Damn, that's awful. Should lead to a deep questioning of people who claim to be migrating your junk to "best practices" if the old config system worked fine for 15 years and the new one caused a massive dataloss outage on Day 1.
> A configuration change during this migration shifted the formatting behavior of a service option so that it incorrectly provided an invalid domain name, instead of the intended "gmail.com" domain name, to the Google SMTP inbound service.
Wow... how was this even possible? Did they do any testing whatsoever before migrating the live production system? They misformatting the domain name should have broken even basic functionality tests.
I wonder if they didn't actually test the literal "gmail.com" configuration, due to dev/testing environments using a different domain name? I had that problem when on my first Ruby on Rails project due to subtle differences between the development/test/production settings in config/environments/. Running "rake test" is not a substitute for an actual test of the real production system.
The nature of configuration is that it's different for prod and your testing environments. It doesn't make it impossible to test your prod config changes, but it's not that simple either.
Google has had a bunch of notorious outages caused by similar things, including pushing a completely blank front-end load balancer config to global production. The post mortem action items for these are always really deep thoughts about the safety of config changes but in my experience there, nobody ever really fixes them because the problem is really hard.

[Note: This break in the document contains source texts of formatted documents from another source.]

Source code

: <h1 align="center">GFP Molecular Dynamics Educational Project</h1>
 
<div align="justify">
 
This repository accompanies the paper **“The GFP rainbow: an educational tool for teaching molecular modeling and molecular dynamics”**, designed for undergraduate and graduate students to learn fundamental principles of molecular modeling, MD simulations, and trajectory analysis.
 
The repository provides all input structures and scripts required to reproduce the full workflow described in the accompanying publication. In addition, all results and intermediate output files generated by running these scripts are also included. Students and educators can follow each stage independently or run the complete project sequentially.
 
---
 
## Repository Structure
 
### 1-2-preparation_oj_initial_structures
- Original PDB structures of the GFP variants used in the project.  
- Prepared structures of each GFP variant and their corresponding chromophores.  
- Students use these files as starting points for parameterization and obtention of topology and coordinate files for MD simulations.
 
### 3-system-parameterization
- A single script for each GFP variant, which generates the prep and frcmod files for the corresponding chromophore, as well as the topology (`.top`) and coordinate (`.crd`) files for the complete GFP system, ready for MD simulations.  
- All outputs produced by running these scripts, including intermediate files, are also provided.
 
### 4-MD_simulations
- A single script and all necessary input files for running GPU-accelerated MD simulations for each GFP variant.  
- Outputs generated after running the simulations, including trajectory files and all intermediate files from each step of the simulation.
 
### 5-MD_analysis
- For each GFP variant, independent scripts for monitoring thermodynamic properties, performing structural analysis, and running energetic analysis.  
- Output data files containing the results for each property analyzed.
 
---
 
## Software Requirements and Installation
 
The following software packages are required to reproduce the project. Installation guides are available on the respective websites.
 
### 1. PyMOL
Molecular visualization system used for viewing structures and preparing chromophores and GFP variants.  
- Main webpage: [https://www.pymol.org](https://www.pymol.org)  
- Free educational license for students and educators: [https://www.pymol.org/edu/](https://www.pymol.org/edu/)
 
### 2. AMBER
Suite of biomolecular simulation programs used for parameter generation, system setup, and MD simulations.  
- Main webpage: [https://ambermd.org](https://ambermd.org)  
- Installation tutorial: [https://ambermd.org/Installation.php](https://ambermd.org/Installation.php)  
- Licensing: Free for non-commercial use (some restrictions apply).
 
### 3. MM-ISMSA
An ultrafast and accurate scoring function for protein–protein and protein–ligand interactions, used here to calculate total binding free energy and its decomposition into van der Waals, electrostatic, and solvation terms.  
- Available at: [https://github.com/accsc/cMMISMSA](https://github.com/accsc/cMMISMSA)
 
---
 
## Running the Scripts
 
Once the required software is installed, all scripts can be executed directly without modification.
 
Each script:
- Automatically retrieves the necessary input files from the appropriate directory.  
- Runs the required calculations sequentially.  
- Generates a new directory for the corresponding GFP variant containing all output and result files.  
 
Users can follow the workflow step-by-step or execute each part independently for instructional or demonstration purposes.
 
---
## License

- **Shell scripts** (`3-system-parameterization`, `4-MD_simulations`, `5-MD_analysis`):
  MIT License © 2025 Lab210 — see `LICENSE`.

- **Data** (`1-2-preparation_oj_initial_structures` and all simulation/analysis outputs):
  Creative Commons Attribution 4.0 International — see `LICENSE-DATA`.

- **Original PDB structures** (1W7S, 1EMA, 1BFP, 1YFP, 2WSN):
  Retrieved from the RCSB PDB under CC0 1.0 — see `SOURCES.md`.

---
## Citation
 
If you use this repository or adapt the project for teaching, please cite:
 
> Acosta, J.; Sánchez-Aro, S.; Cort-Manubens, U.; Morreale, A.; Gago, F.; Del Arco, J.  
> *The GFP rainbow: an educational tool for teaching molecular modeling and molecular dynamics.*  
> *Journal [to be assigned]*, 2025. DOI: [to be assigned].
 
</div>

For this kind of change I would probably have wanted some kind of shadow system that loaded the new config, received production inputs, produced responses that were monitored but discarded, and had no other observable side effects. That's such a pain in the ass that most teams aren't going to bother setting that up, even when the risks are obvious.

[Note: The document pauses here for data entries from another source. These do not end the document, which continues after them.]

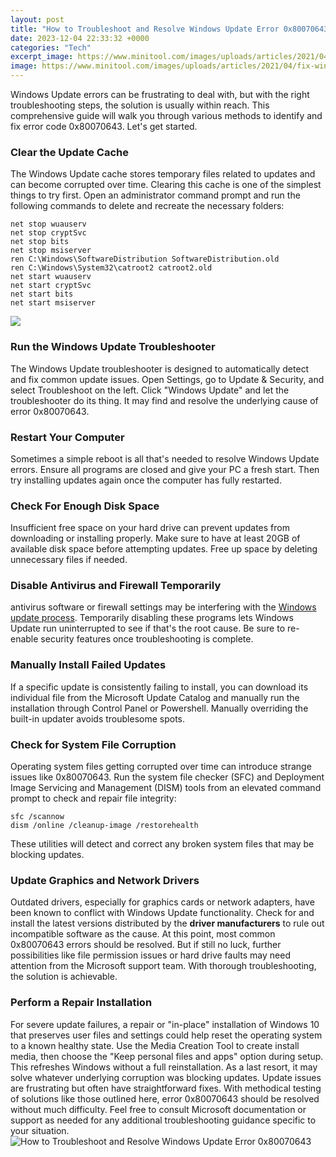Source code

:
 ```yaml
---
layout: post
title: "How to Troubleshoot and Resolve Windows Update Error 0x80070643"
date: 2023-12-04 22:33:32 +0000
categories: "Tech"
excerpt_image: https://www.minitool.com/images/uploads/articles/2021/04/fix-windows-update-error-0x80070643/fix-windows-update-error-0x80070643-1.png
image: https://www.minitool.com/images/uploads/articles/2021/04/fix-windows-update-error-0x80070643/fix-windows-update-error-0x80070643-1.png
---
```


Windows Update errors can be frustrating to deal with, but with the right troubleshooting steps, the solution is usually within reach. This comprehensive guide will walk you through various methods to identify and fix error code 0x80070643. Let's get started.
### Clear the Update Cache  
The Windows Update cache stores temporary files related to updates and can become corrupted over time. Clearing this cache is one of the simplest things to try first. Open an administrator command prompt and run the following commands to delete and recreate the necessary folders:
```
net stop wuauserv  
net stop cryptSvc
net stop bits
net stop msiserver
ren C:\Windows\SoftwareDistribution SoftwareDistribution.old
ren C:\Windows\System32\catroot2 catroot2.old
net start wuauserv
net start cryptSvc 
net start bits
net start msiserver
```

![](https://images.drivereasy.com/wp-content/uploads/2017/09/img_59a8d22a9b2e7.jpg)
### Run the Windows Update Troubleshooter
The Windows Update troubleshooter is designed to automatically detect and fix common update issues. Open Settings, go to Update & Security, and select Troubleshoot on the left. Click "Windows Update" and let the troubleshooter do its thing. It may find and resolve the underlying cause of error 0x80070643.
### Restart Your Computer
Sometimes a simple reboot is all that's needed to resolve Windows Update errors. Ensure all programs are closed and give your PC a fresh start. Then try installing updates again once the computer has fully restarted.
### Check For Enough Disk Space
Insufficient free space on your hard drive can prevent updates from downloading or installing properly. Make sure to have at least 20GB of available disk space before attempting updates. Free up space by deleting unnecessary files if needed.
### Disable Antivirus and Firewall Temporarily  
antivirus software or firewall settings may be interfering with the [Windows update process](https://store.fi.io.vn/womens-crazy-beagle-lady-dog-lover-v-neck-t-shirt/men&). Temporarily disabling these programs lets Windows Update run uninterrupted to see if that's the root cause. Be sure to re-enable security features once troubleshooting is complete.
### Manually Install Failed Updates
If a specific update is consistently failing to install, you can download its individual file from the Microsoft Update Catalog and manually run the installation through Control Panel or Powershell. Manually overriding the built-in updater avoids troublesome spots.
### Check for System File Corruption
Operating system files getting corrupted over time can introduce strange issues like 0x80070643. Run the system file checker (SFC) and Deployment Image Servicing and Management (DISM) tools from an elevated command prompt to check and repair file integrity:
```
sfc /scannow
dism /online /cleanup-image /restorehealth
```
These utilities will detect and correct any broken system files that may be blocking updates.
### Update Graphics and Network Drivers
Outdated drivers, especially for graphics cards or network adapters, have been known to conflict with Windows Update functionality. Check for and install the latest versions distributed by the **driver manufacturers** to rule out incompatible software as the cause.
At this point, most common 0x80070643 errors should be resolved. But if still no luck, further possibilities like file permission issues or hard drive faults may need attention from the Microsoft support team. With thorough troubleshooting, the solution is achievable.
### Perform a Repair Installation
For severe update failures, a repair or "in-place" installation of Windows 10 that preserves user files and settings could help reset the operating system to a known healthy state. Use the Media Creation Tool to create install media, then choose the "Keep personal files and apps" option during setup. This refreshes Windows without a full reinstallation. As a last resort, it may solve whatever underlying corruption was blocking updates.
Update issues are frustrating but often have straightforward fixes. With methodical testing of solutions like those outlined here, error 0x80070643 should be resolved without much difficulty. Feel free to consult Microsoft documentation or support as needed for any additional troubleshooting guidance specific to your situation.
![How to Troubleshoot and Resolve Windows Update Error 0x80070643](https://www.minitool.com/images/uploads/articles/2021/04/fix-windows-update-error-0x80070643/fix-windows-update-error-0x80070643-1.png)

Actually now that I remember correctly, back when I was in that barber shop quartet in Skokie^W^W^W^W^W err, back when I was an SRE on Gmail's delivery subsystem, we actually did recognize the incredible risk posed by the delivery config system and our team developed what was known as "the finch", a tiny production shard that loaded the config before all others. It was called the finch to distinguish it from "the canary" which was generally used for deploying new builds. I wonder if these newfangled "best practices" threw the finch under the bus.
It's almost as disappointing as the fact that their status page doesn't redirect from HTTP to HTTPS.
(Presumably they wanted to make the status page depend on as few services as possible, to prevent a scenario where an outage also affects the status page itself, but whatever script they are using to publish updates to the page could also perform a check that the HTTPS version of the site is accessible, and if not, remove the redirect).
Could we get the URL of the submission updated please? (Also, it would be nice if the submission form added an "Are you sure?" step when people submit HTTP links).